Example 2: Different numbers of partitions in DC1 and DC2

In this example, the number of partitions in the inventory topic in DC2 is different from the number of partitions in the inventory topic in DC1 after migration.

Prerequisites

  • Confluent Platform 5.0.0 or later is installed. For more information, see Install Confluent Platform On-Premises.

  • The value of the src.consumer.group.id parameter in Confluent Replicator must match the value of the group.id parameter in Apache Kafka MirrorMaker.

Procedure

  1. Run the following command to stop the Apache Kafka MirrorMaker instance that is running in DC1. In the command, <mm pid> is the process ID of Apache Kafka MirrorMaker.

    kill <mm pid>
  2. Configure and start Confluent Replicator. In this example, Confluent Replicator is run as an executable from the command line or a Docker image.

    1. Add the following code to the CONFLUENT_HOME/etc/kafka-connect-replicator/replicator_consumer.properties file.
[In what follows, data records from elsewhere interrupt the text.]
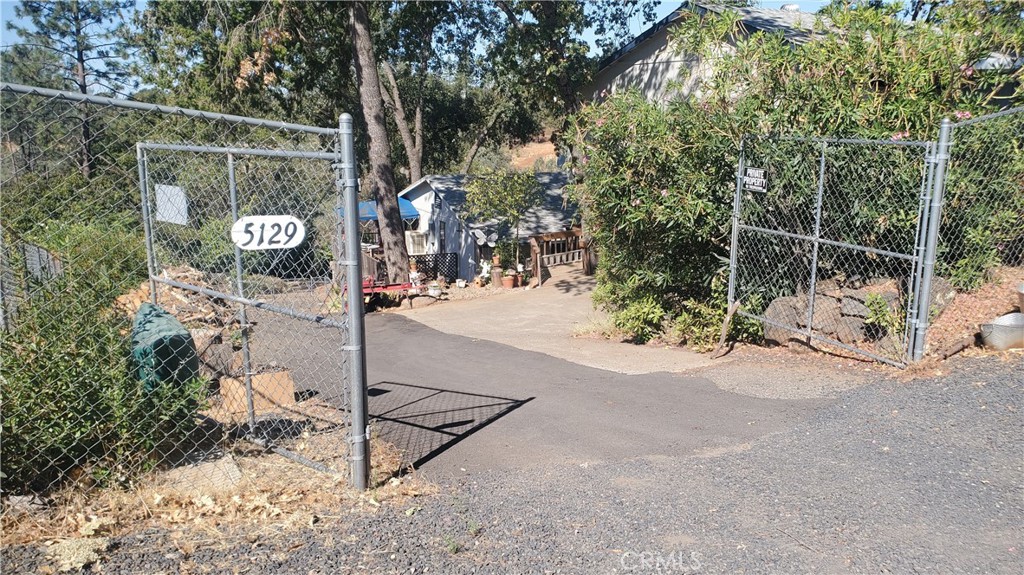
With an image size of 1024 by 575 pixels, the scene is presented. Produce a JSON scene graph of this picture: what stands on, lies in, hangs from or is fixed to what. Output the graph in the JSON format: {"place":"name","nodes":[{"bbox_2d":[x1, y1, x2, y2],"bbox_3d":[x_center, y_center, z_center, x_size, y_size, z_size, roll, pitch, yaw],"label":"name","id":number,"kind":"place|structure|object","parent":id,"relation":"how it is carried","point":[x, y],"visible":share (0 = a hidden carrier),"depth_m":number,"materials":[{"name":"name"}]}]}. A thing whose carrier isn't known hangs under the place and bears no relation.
{"place":"outdoors","nodes":[
{"label":"outdoors","id":0,"kind":"place"},
{"bbox_2d":[0,416,434,568],"label":"dry grass","id":1,"kind":"structure","parent":0,"point":[217,508],"materials":[{"name":"brown plant"}]},
{"bbox_2d":[0,273,208,495],"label":"shrub","id":2,"kind":"object","parent":1,"relation":"on","point":[21,420],"visible":0.82,"depth_m":4.06,"materials":[{"name":"green plant"}]},
{"bbox_2d":[0,77,368,500],"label":"chain-link fence","id":3,"kind":"object","parent":1,"relation":"on","point":[350,210],"visible":0.92,"depth_m":3.85,"materials":[{"name":"grey metal"}]},
{"bbox_2d":[137,133,363,487],"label":"gate","id":4,"kind":"structure","parent":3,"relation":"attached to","point":[230,156],"depth_m":4.49,"materials":[{"name":"metal"}]},
{"bbox_2d":[154,184,188,223],"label":"white sign","id":5,"kind":"object","parent":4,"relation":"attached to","point":[169,210],"visible":0.88,"depth_m":5.05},
{"bbox_2d":[230,214,305,250],"bbox_3d":[-1.365,-0.300,3.949,0.491,0.227,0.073,1,10,6],"label":"number sign","id":6,"kind":"object","parent":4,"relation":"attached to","point":[299,240],"visible":0.93,"depth_m":3.94,"materials":[{"name":"white"}]},
{"bbox_2d":[162,454,244,495],"bbox_3d":[-1.858,1.135,4.187,0.477,0.125,0.511,-4,11,-21],"label":"concrete slab","id":7,"kind":"object","parent":1,"relation":"on","point":[236,470],"visible":0.57,"depth_m":4.14,"materials":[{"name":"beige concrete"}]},
{"bbox_2d":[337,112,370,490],"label":"fence post","id":8,"kind":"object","parent":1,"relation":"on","point":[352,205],"visible":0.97,"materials":[{"name":"grey metal"}]},
{"bbox_2d":[0,0,852,93],"label":"sky","id":9,"kind":"structure","parent":0,"point":[587,33],"materials":[{"name":"blue"}]},
{"bbox_2d":[397,171,577,280],"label":"house","id":10,"kind":"structure","parent":0,"point":[417,194],"depth_m":22.96,"materials":[{"name":"white paint"}]},
{"bbox_2d":[334,198,419,222],"bbox_3d":[-4.363,-2.321,21.670,2.545,0.875,2.490,-4,11,-21],"label":"blue awning","id":11,"kind":"object","parent":10,"relation":"attached to","point":[415,214],"visible":0.25,"depth_m":21.36,"materials":[{"name":"blue fabric"}]},
{"bbox_2d":[405,230,427,254],"bbox_3d":[-3.095,-1.433,22.615,0.644,0.774,0.983,-4,11,-21],"label":"air conditioner","id":12,"kind":"object","parent":10,"relation":"attached to","point":[419,241],"visible":0.77,"depth_m":22.29,"materials":[{"name":"white plastic"}]},
{"bbox_2d":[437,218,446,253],"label":"window","id":13,"kind":"structure","parent":10,"relation":"in","point":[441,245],"depth_m":21.05,"materials":[{"name":"grey glass"}]},
{"bbox_2d":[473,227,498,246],"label":"butterfly decoration","id":14,"kind":"object","parent":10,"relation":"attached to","point":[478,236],"visible":0.91,"depth_m":19.90,"materials":[{"name":"white"}]},
{"bbox_2d":[1,356,1023,574],"label":"gravel ground","id":15,"kind":"structure","parent":0,"point":[926,413],"materials":[{"name":"grey gravel"}]},
{"bbox_2d":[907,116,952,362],"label":"fence post","id":16,"kind":"object","parent":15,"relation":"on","point":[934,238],"visible":0.88,"depth_m":5.88,"materials":[{"name":"grey metal"}]},
{"bbox_2d":[727,130,938,366],"bbox_3d":[2.946,-0.421,6.925,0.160,2.219,2.206,-4,11,-21],"label":"chain-link gate","id":17,"kind":"structure","parent":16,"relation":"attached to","point":[734,252],"depth_m":6.69,"materials":[{"name":"grey metal"}]},
{"bbox_2d":[742,166,767,191],"bbox_3d":[2.499,-1.111,7.270,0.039,0.261,0.428,-5,11,-26],"label":"sign","id":18,"kind":"object","parent":17,"relation":"attached to","point":[750,172],"visible":0.92,"depth_m":7.26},
{"bbox_2d":[507,138,562,171],"label":"hillside","id":19,"kind":"structure","parent":0,"point":[552,146],"materials":[{"name":"brown soil"}]},
{"bbox_2d":[245,295,836,482],"label":"asphalt driveway","id":20,"kind":"structure","parent":0,"point":[519,356],"materials":[{"name":"grey asphalt"}]},
{"bbox_2d":[385,266,719,374],"label":"concrete driveway","id":21,"kind":"structure","parent":0,"point":[495,316],"materials":[{"name":"beige concrete"}]},
{"bbox_2d":[528,227,592,283],"bbox_3d":[1.527,-0.765,18.233,2.588,1.534,1.670,-4,11,-21],"label":"wooden railing","id":22,"kind":"object","parent":21,"relation":"on","point":[567,234],"visible":0.72,"depth_m":18.23,"materials":[{"name":"brown wood"}]},
{"bbox_2d":[580,1,841,105],"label":"house","id":23,"kind":"structure","parent":0,"point":[636,66],"depth_m":15.23,"materials":[{"name":"beige paint"}]},
{"bbox_2d":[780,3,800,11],"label":"roof vent","id":24,"kind":"object","parent":23,"relation":"on","point":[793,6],"visible":0.41,"depth_m":15.57,"materials":[{"name":"white metal"}]},
{"bbox_2d":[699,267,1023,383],"label":"ground","id":25,"kind":"structure","parent":0,"point":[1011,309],"materials":[{"name":"brown"}]},
{"bbox_2d":[713,302,739,357],"bbox_3d":[2.328,0.467,7.716,0.227,0.651,0.140,-4,11,-21],"label":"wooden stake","id":26,"kind":"object","parent":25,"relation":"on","point":[724,331],"visible":0.97,"depth_m":7.68,"materials":[{"name":"brown wood"}]},
{"bbox_2d":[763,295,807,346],"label":"rock","id":27,"kind":"object","parent":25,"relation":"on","point":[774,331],"visible":0.64,"depth_m":7.50,"materials":[{"name":"grey stone"}]},
{"bbox_2d":[761,279,905,348],"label":"rock pile","id":28,"kind":"structure","parent":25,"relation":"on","point":[826,298],"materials":[{"name":"grey stone"}]},
{"bbox_2d":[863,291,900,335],"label":"small plant","id":29,"kind":"object","parent":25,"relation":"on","point":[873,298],"visible":0.64,"depth_m":6.73,"materials":[{"name":"green plant"}]},
{"bbox_2d":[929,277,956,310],"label":"rock","id":30,"kind":"object","parent":25,"relation":"on","point":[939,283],"visible":0.38,"depth_m":7.23,"materials":[{"name":"grey stone"}]},
{"bbox_2d":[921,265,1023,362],"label":"mulch bed","id":31,"kind":"object","parent":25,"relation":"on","point":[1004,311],"visible":0.44,"depth_m":7.16,"materials":[{"name":"brown wood"}]},
{"bbox_2d":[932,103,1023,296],"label":"chain-link fence","id":32,"kind":"object","parent":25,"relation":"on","point":[976,119],"visible":0.87,"depth_m":7.12,"materials":[{"name":"metal"}]},
{"bbox_2d":[979,312,1023,350],"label":"metal tub","id":33,"kind":"object","parent":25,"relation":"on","point":[995,327],"visible":0.98,"depth_m":6.19,"materials":[{"name":"metal"}]},
{"bbox_2d":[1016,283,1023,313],"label":"bucket","id":34,"kind":"object","parent":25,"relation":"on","point":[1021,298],"visible":0.98,"depth_m":6.60,"materials":[{"name":"metal"}]},
{"label":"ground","id":35,"kind":"structure","parent":0},
{"bbox_2d":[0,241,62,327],"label":"fence","id":36,"kind":"object","parent":35,"relation":"on","point":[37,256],"visible":0.59,"depth_m":6.96,"materials":[{"name":"grey metal"}]},
{"bbox_2d":[1,0,138,176],"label":"pine tree","id":37,"kind":"object","parent":35,"relation":"on","point":[82,61],"visible":0.74,"depth_m":26.87,"materials":[{"name":"green plant"}]},
{"bbox_2d":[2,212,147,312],"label":"shrub","id":38,"kind":"object","parent":35,"relation":"on","point":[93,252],"visible":0.47,"depth_m":8.31,"materials":[{"name":"green plant"}]},
{"bbox_2d":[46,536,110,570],"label":"rock","id":39,"kind":"object","parent":35,"relation":"on","point":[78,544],"visible":0.72,"depth_m":3.25,"materials":[{"name":"beige stone"}]},
{"bbox_2d":[129,303,199,388],"bbox_3d":[-2.620,0.508,5.280,0.473,0.643,0.786,-4,11,-21],"label":"green container","id":40,"kind":"object","parent":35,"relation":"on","point":[171,318],"visible":0.6,"depth_m":5.01,"materials":[{"name":"green plastic"}]},
{"bbox_2d":[114,264,233,336],"bbox_3d":[-4.068,0.231,8.584,1.386,0.837,1.865,-4,11,-21],"label":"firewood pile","id":41,"kind":"object","parent":35,"relation":"on","point":[139,294],"visible":0.39,"depth_m":8.39,"materials":[{"name":"brown wood"}]},
{"bbox_2d":[217,370,295,416],"bbox_3d":[-2.128,0.866,5.866,0.575,0.276,0.359,-4,11,-21],"label":"cardboard box","id":42,"kind":"object","parent":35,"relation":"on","point":[258,378],"visible":0.68,"depth_m":5.74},
{"bbox_2d":[346,0,411,282],"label":"tree","id":43,"kind":"object","parent":35,"relation":"on","point":[360,28],"visible":0.93,"depth_m":14.87,"materials":[{"name":"brown wood"}]},
{"bbox_2d":[343,277,419,309],"bbox_3d":[-2.815,0.124,14.605,1.828,0.704,1.065,-4,11,-21],"label":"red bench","id":44,"kind":"object","parent":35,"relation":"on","point":[397,287],"visible":0.45,"depth_m":14.43,"materials":[{"name":"red"}]},
{"bbox_2d":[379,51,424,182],"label":"tree","id":45,"kind":"object","parent":35,"relation":"on","point":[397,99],"visible":0.57,"depth_m":27.20,"materials":[{"name":"brown wood"}]},
{"bbox_2d":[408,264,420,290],"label":"figurine","id":46,"kind":"object","parent":35,"relation":"on","point":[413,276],"visible":0.78,"depth_m":16.23,"materials":[{"name":"white"}]},
{"bbox_2d":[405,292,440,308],"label":"rock","id":47,"kind":"object","parent":35,"relation":"on","point":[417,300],"visible":0.87,"depth_m":15.23,"materials":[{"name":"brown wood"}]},
{"bbox_2d":[409,252,458,282],"bbox_3d":[-2.423,-0.465,19.943,1.471,1.068,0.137,-4,11,-21],"label":"lattice panel","id":48,"kind":"object","parent":35,"relation":"on","point":[424,261],"visible":0.66,"depth_m":20.00,"materials":[{"name":"black metal"}]},
{"bbox_2d":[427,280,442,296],"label":"flower pot","id":49,"kind":"object","parent":35,"relation":"on","point":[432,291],"visible":0.96,"depth_m":16.48,"materials":[{"name":"white ceramic"}]},
{"bbox_2d":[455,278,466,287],"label":"flower pot","id":50,"kind":"object","parent":35,"relation":"on","point":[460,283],"visible":0.99,"depth_m":18.45,"materials":[{"name":"white"}]},
{"bbox_2d":[478,259,491,285],"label":"statue","id":51,"kind":"object","parent":35,"relation":"on","point":[486,269],"visible":0.97,"depth_m":18.49,"materials":[{"name":"white"}]},
{"bbox_2d":[491,264,503,287],"bbox_3d":[-0.382,-0.278,18.012,0.358,0.571,0.363,-4,11,-21],"label":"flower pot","id":52,"kind":"object","parent":35,"relation":"on","point":[495,274],"visible":0.92,"depth_m":17.87,"materials":[{"name":"brown wood"}]},
{"bbox_2d":[462,167,541,277],"bbox_3d":[-0.216,-1.758,19.364,2.298,3.341,2.297,-4,11,-21],"label":"small tree","id":53,"kind":"object","parent":35,"relation":"on","point":[523,181],"visible":0.95,"depth_m":18.97,"materials":[{"name":"green plant"}]},
{"bbox_2d":[501,273,515,288],"bbox_3d":[-0.082,-0.157,17.612,0.401,0.347,0.400,-4,11,-21],"label":"flower pot","id":54,"kind":"object","parent":35,"relation":"on","point":[508,280],"visible":0.95,"depth_m":17.49,"materials":[{"name":"ceramic"}]},
{"bbox_2d":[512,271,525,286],"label":"flower pot","id":55,"kind":"object","parent":35,"relation":"on","point":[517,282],"visible":0.93,"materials":[{"name":"ceramic"}]},
{"bbox_2d":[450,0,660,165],"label":"tree","id":56,"kind":"object","parent":35,"relation":"on","point":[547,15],"visible":0.8,"depth_m":21.11,"materials":[{"name":"green plant"}]},
{"bbox_2d":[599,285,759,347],"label":"shrub","id":57,"kind":"object","parent":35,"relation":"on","point":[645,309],"visible":0.59,"depth_m":8.68,"materials":[{"name":"green plant"}]},
{"bbox_2d":[571,1,1023,348],"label":"oleander shrub","id":58,"kind":"object","parent":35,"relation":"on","point":[636,101],"visible":0.71,"depth_m":8.23,"materials":[{"name":"green plant"}]}
]}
Replace localhost:9082 with the address specified by the bootstrap.servers parameter in the source cluster.

      bootstrap.servers=localhost:9082
      topic.preserve.partitions=false
    2. Add the following code to the CONFLUENT_HOME/etc/kafka-connect-replicator/replicator_producer.properties file. Replace localhost:9092 with the address specified by the bootstrap.servers parameter in the destination cluster.

      bootstrap.servers=localhost:9092
    3. Set the replication factors to 2 or 3.

      echo "confluent.topic.replication.factor=3" >> ./etc/kafka-connect-replicator/quickstart-replicator.properties
      echo "offset.storage.replication.factor=3" >> ./etc/kafka-connect-replicator/quickstart-replicator.properties
      echo "config.storage.replication.factor=3" >> ./etc/kafka-connect-replicator/quickstart-replicator.properties
      echo "status.storage.replication.factor=3" >> ./etc/kafka-connect-replicator/quickstart-replicator.properties
    4. Start Confluent Replicator.

      replicator --cluster.id <new-cluster-id> \
      --producer.config replicator_producer.properties \
      --consumer.config replicator_consumer.properties \
      --replication.config ./etc/kafka-connect-replicator/quickstart-replicator.properties

    Confluent Replicator starts to replicate messages to DC2 based on the offsets committed by Apache Kafka MirrorMaker in DC1.